Everything in the listing below should be written out again exactly, except the pictures.

________________________

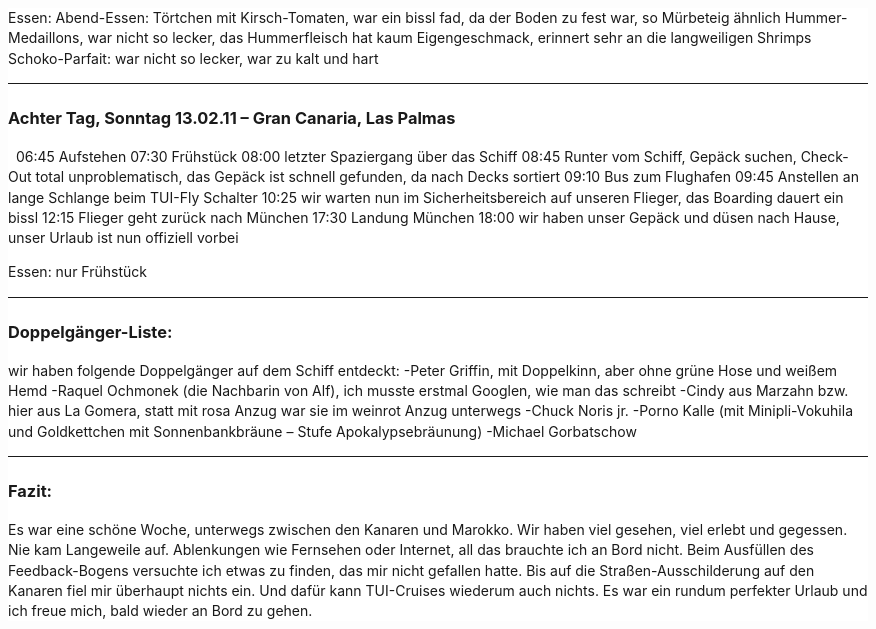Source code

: Essen:
Abend-Essen:
Törtchen mit Kirsch-Tomaten, war ein bissl fad, da der Boden zu fest war, so Mürbeteig ähnlich
Hummer-Medaillons, war nicht so lecker, das Hummerfleisch hat kaum Eigengeschmack, erinnert sehr an die langweiligen Shrimps
Schoko-Parfait: war nicht so lecker, war zu kalt und hart

* * *

### Achter Tag, Sonntag 13.02.11 – Gran Canaria, Las Palmas


<img loading="lazy" src="/assets/2011/02/680.jpg" alt="" title="noch ein schönes Stilleben vom Schiff"   class="alignnone size-full wp-image-2258" />

<img loading="lazy" src="/assets/2011/02/683.jpg" alt="" title="es ist vollbracht, wir stehen nun in der Schlange am Flughafen in Las Palmas und blicken auf einer tolle ereignisreiche Woche zurück"   class="alignnone size-full wp-image-2259" />
06:45 Aufstehen
07:30 Frühstück
08:00 letzter Spaziergang über das Schiff
08:45 Runter vom Schiff, Gepäck suchen, Check-Out total unproblematisch, das Gepäck ist schnell gefunden, da nach Decks sortiert
09:10 Bus zum Flughafen
09:45 Anstellen an lange Schlange beim TUI-Fly Schalter
10:25 wir warten nun im Sicherheitsbereich auf unseren Flieger, das Boarding dauert ein bissl
12:15 Flieger geht zurück nach München
17:30 Landung München
18:00 wir haben unser Gepäck und düsen nach Hause, unser Urlaub ist nun offiziell vorbei

Essen:
nur Frühstück

* * *

### Doppelgänger-Liste:

wir haben folgende Doppelgänger auf dem Schiff entdeckt:
-Peter Griffin, mit Doppelkinn, aber ohne grüne Hose und weißem Hemd
-Raquel Ochmonek (die Nachbarin von Alf), ich musste erstmal Googlen, wie man das schreibt
-Cindy aus Marzahn bzw. hier aus La Gomera, statt mit rosa Anzug war sie im weinrot Anzug unterwegs
-Chuck Noris jr.
-Porno Kalle (mit Minipli-Vokuhila und Goldkettchen mit Sonnenbankbräune – Stufe Apokalypsebräunung)
-Michael Gorbatschow

* * *

### Fazit:

Es war eine schöne Woche, unterwegs zwischen den Kanaren und Marokko. Wir haben viel gesehen, viel erlebt und gegessen. Nie kam Langeweile auf. Ablenkungen wie Fernsehen oder Internet, all das brauchte ich an Bord nicht.
Beim Ausfüllen des Feedback-Bogens versuchte ich etwas zu finden, das mir nicht gefallen hatte. Bis auf die Straßen-Ausschilderung auf den Kanaren fiel mir überhaupt nichts ein. Und dafür kann TUI-Cruises wiederum auch nichts. Es war ein rundum perfekter Urlaub und ich freue mich, bald wieder an Bord zu gehen.
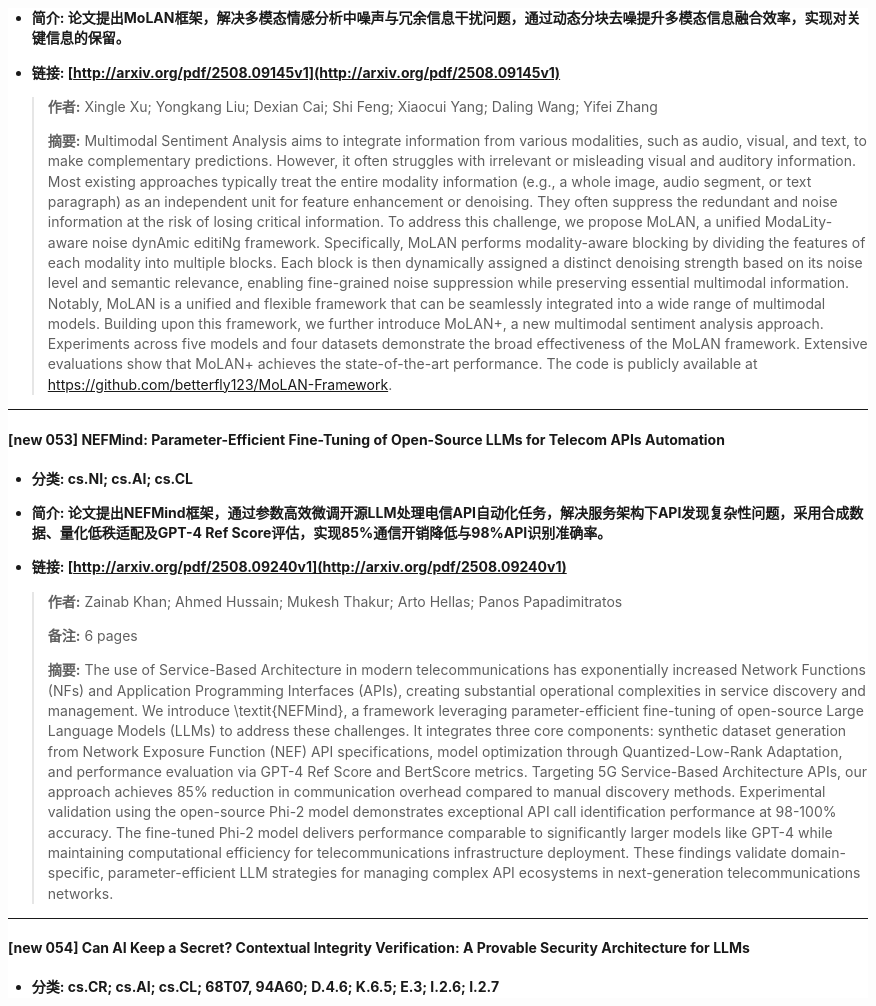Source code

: - **简介: 论文提出MoLAN框架，解决多模态情感分析中噪声与冗余信息干扰问题，通过动态分块去噪提升多模态信息融合效率，实现对关键信息的保留。**

- **链接: [http://arxiv.org/pdf/2508.09145v1](http://arxiv.org/pdf/2508.09145v1)**

> **作者:** Xingle Xu; Yongkang Liu; Dexian Cai; Shi Feng; Xiaocui Yang; Daling Wang; Yifei Zhang
>
> **摘要:** Multimodal Sentiment Analysis aims to integrate information from various modalities, such as audio, visual, and text, to make complementary predictions. However, it often struggles with irrelevant or misleading visual and auditory information. Most existing approaches typically treat the entire modality information (e.g., a whole image, audio segment, or text paragraph) as an independent unit for feature enhancement or denoising. They often suppress the redundant and noise information at the risk of losing critical information. To address this challenge, we propose MoLAN, a unified ModaLity-aware noise dynAmic editiNg framework. Specifically, MoLAN performs modality-aware blocking by dividing the features of each modality into multiple blocks. Each block is then dynamically assigned a distinct denoising strength based on its noise level and semantic relevance, enabling fine-grained noise suppression while preserving essential multimodal information. Notably, MoLAN is a unified and flexible framework that can be seamlessly integrated into a wide range of multimodal models. Building upon this framework, we further introduce MoLAN+, a new multimodal sentiment analysis approach. Experiments across five models and four datasets demonstrate the broad effectiveness of the MoLAN framework. Extensive evaluations show that MoLAN+ achieves the state-of-the-art performance. The code is publicly available at https://github.com/betterfly123/MoLAN-Framework.
>
---
#### [new 053] NEFMind: Parameter-Efficient Fine-Tuning of Open-Source LLMs for Telecom APIs Automation
- **分类: cs.NI; cs.AI; cs.CL**

- **简介: 论文提出NEFMind框架，通过参数高效微调开源LLM处理电信API自动化任务，解决服务架构下API发现复杂性问题，采用合成数据、量化低秩适配及GPT-4 Ref Score评估，实现85%通信开销降低与98%API识别准确率。**

- **链接: [http://arxiv.org/pdf/2508.09240v1](http://arxiv.org/pdf/2508.09240v1)**

> **作者:** Zainab Khan; Ahmed Hussain; Mukesh Thakur; Arto Hellas; Panos Papadimitratos
>
> **备注:** 6 pages
>
> **摘要:** The use of Service-Based Architecture in modern telecommunications has exponentially increased Network Functions (NFs) and Application Programming Interfaces (APIs), creating substantial operational complexities in service discovery and management. We introduce \textit{NEFMind}, a framework leveraging parameter-efficient fine-tuning of open-source Large Language Models (LLMs) to address these challenges. It integrates three core components: synthetic dataset generation from Network Exposure Function (NEF) API specifications, model optimization through Quantized-Low-Rank Adaptation, and performance evaluation via GPT-4 Ref Score and BertScore metrics. Targeting 5G Service-Based Architecture APIs, our approach achieves 85% reduction in communication overhead compared to manual discovery methods. Experimental validation using the open-source Phi-2 model demonstrates exceptional API call identification performance at 98-100% accuracy. The fine-tuned Phi-2 model delivers performance comparable to significantly larger models like GPT-4 while maintaining computational efficiency for telecommunications infrastructure deployment. These findings validate domain-specific, parameter-efficient LLM strategies for managing complex API ecosystems in next-generation telecommunications networks.
>
---
#### [new 054] Can AI Keep a Secret? Contextual Integrity Verification: A Provable Security Architecture for LLMs
- **分类: cs.CR; cs.AI; cs.CL; 68T07, 94A60; D.4.6; K.6.5; E.3; I.2.6; I.2.7**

________________________

▸ **Expected output**
Source code

: Essen:
Abend-Essen:
Törtchen mit Kirsch-Tomaten, war ein bissl fad, da der Boden zu fest war, so Mürbeteig ähnlich
Hummer-Medaillons, war nicht so lecker, das Hummerfleisch hat kaum Eigengeschmack, erinnert sehr an die langweiligen Shrimps
Schoko-Parfait: war nicht so lecker, war zu kalt und hart

* * *

### Achter Tag, Sonntag 13.02.11 – Gran Canaria, Las Palmas


<img loading="lazy" src="/assets/2011/02/680.jpg" alt="" title="noch ein schönes Stilleben vom Schiff"   class="alignnone size-full wp-image-2258" />

<img loading="lazy" src="/assets/2011/02/683.jpg" alt="" title="es ist vollbracht, wir stehen nun in der Schlange am Flughafen in Las Palmas und blicken auf einer tolle ereignisreiche Woche zurück"   class="alignnone size-full wp-image-2259" />
06:45 Aufstehen
07:30 Frühstück
08:00 letzter Spaziergang über das Schiff
08:45 Runter vom Schiff, Gepäck suchen, Check-Out total unproblematisch, das Gepäck ist schnell gefunden, da nach Decks sortiert
09:10 Bus zum Flughafen
09:45 Anstellen an lange Schlange beim TUI-Fly Schalter
10:25 wir warten nun im Sicherheitsbereich auf unseren Flieger, das Boarding dauert ein bissl
12:15 Flieger geht zurück nach München
17:30 Landung München
18:00 wir haben unser Gepäck und düsen nach Hause, unser Urlaub ist nun offiziell vorbei

Essen:
nur Frühstück

* * *

### Doppelgänger-Liste:

wir haben folgende Doppelgänger auf dem Schiff entdeckt:
-Peter Griffin, mit Doppelkinn, aber ohne grüne Hose und weißem Hemd
-Raquel Ochmonek (die Nachbarin von Alf), ich musste erstmal Googlen, wie man das schreibt
-Cindy aus Marzahn bzw. hier aus La Gomera, statt mit rosa Anzug war sie im weinrot Anzug unterwegs
-Chuck Noris jr.
-Porno Kalle (mit Minipli-Vokuhila und Goldkettchen mit Sonnenbankbräune – Stufe Apokalypsebräunung)
-Michael Gorbatschow

* * *

### Fazit:

Es war eine schöne Woche, unterwegs zwischen den Kanaren und Marokko. Wir haben viel gesehen, viel erlebt und gegessen. Nie kam Langeweile auf. Ablenkungen wie Fernsehen oder Internet, all das brauchte ich an Bord nicht.
Beim Ausfüllen des Feedback-Bogens versuchte ich etwas zu finden, das mir nicht gefallen hatte. Bis auf die Straßen-Ausschilderung auf den Kanaren fiel mir überhaupt nichts ein. Und dafür kann TUI-Cruises wiederum auch nichts. Es war ein rundum perfekter Urlaub und ich freue mich, bald wieder an Bord zu gehen.
Source code

: - **简介: 论文提出MoLAN框架，解决多模态情感分析中噪声与冗余信息干扰问题，通过动态分块去噪提升多模态信息融合效率，实现对关键信息的保留。**

- **链接: [http://arxiv.org/pdf/2508.09145v1](http://arxiv.org/pdf/2508.09145v1)**

> **作者:** Xingle Xu; Yongkang Liu; Dexian Cai; Shi Feng; Xiaocui Yang; Daling Wang; Yifei Zhang
>
> **摘要:** Multimodal Sentiment Analysis aims to integrate information from various modalities, such as audio, visual, and text, to make complementary predictions. However, it often struggles with irrelevant or misleading visual and auditory information. Most existing approaches typically treat the entire modality information (e.g., a whole image, audio segment, or text paragraph) as an independent unit for feature enhancement or denoising. They often suppress the redundant and noise information at the risk of losing critical information. To address this challenge, we propose MoLAN, a unified ModaLity-aware noise dynAmic editiNg framework. Specifically, MoLAN performs modality-aware blocking by dividing the features of each modality into multiple blocks. Each block is then dynamically assigned a distinct denoising strength based on its noise level and semantic relevance, enabling fine-grained noise suppression while preserving essential multimodal information. Notably, MoLAN is a unified and flexible framework that can be seamlessly integrated into a wide range of multimodal models. Building upon this framework, we further introduce MoLAN+, a new multimodal sentiment analysis approach. Experiments across five models and four datasets demonstrate the broad effectiveness of the MoLAN framework. Extensive evaluations show that MoLAN+ achieves the state-of-the-art performance. The code is publicly available at https://github.com/betterfly123/MoLAN-Framework.
>
---
#### [new 053] NEFMind: Parameter-Efficient Fine-Tuning of Open-Source LLMs for Telecom APIs Automation
- **分类: cs.NI; cs.AI; cs.CL**

- **简介: 论文提出NEFMind框架，通过参数高效微调开源LLM处理电信API自动化任务，解决服务架构下API发现复杂性问题，采用合成数据、量化低秩适配及GPT-4 Ref Score评估，实现85%通信开销降低与98%API识别准确率。**

- **链接: [http://arxiv.org/pdf/2508.09240v1](http://arxiv.org/pdf/2508.09240v1)**

> **作者:** Zainab Khan; Ahmed Hussain; Mukesh Thakur; Arto Hellas; Panos Papadimitratos
>
> **备注:** 6 pages
>
> **摘要:** The use of Service-Based Architecture in modern telecommunications has exponentially increased Network Functions (NFs) and Application Programming Interfaces (APIs), creating substantial operational complexities in service discovery and management. We introduce \textit{NEFMind}, a framework leveraging parameter-efficient fine-tuning of open-source Large Language Models (LLMs) to address these challenges. It integrates three core components: synthetic dataset generation from Network Exposure Function (NEF) API specifications, model optimization through Quantized-Low-Rank Adaptation, and performance evaluation via GPT-4 Ref Score and BertScore metrics. Targeting 5G Service-Based Architecture APIs, our approach achieves 85% reduction in communication overhead compared to manual discovery methods. Experimental validation using the open-source Phi-2 model demonstrates exceptional API call identification performance at 98-100% accuracy. The fine-tuned Phi-2 model delivers performance comparable to significantly larger models like GPT-4 while maintaining computational efficiency for telecommunications infrastructure deployment. These findings validate domain-specific, parameter-efficient LLM strategies for managing complex API ecosystems in next-generation telecommunications networks.
>
---
#### [new 054] Can AI Keep a Secret? Contextual Integrity Verification: A Provable Security Architecture for LLMs
- **分类: cs.CR; cs.AI; cs.CL; 68T07, 94A60; D.4.6; K.6.5; E.3; I.2.6; I.2.7**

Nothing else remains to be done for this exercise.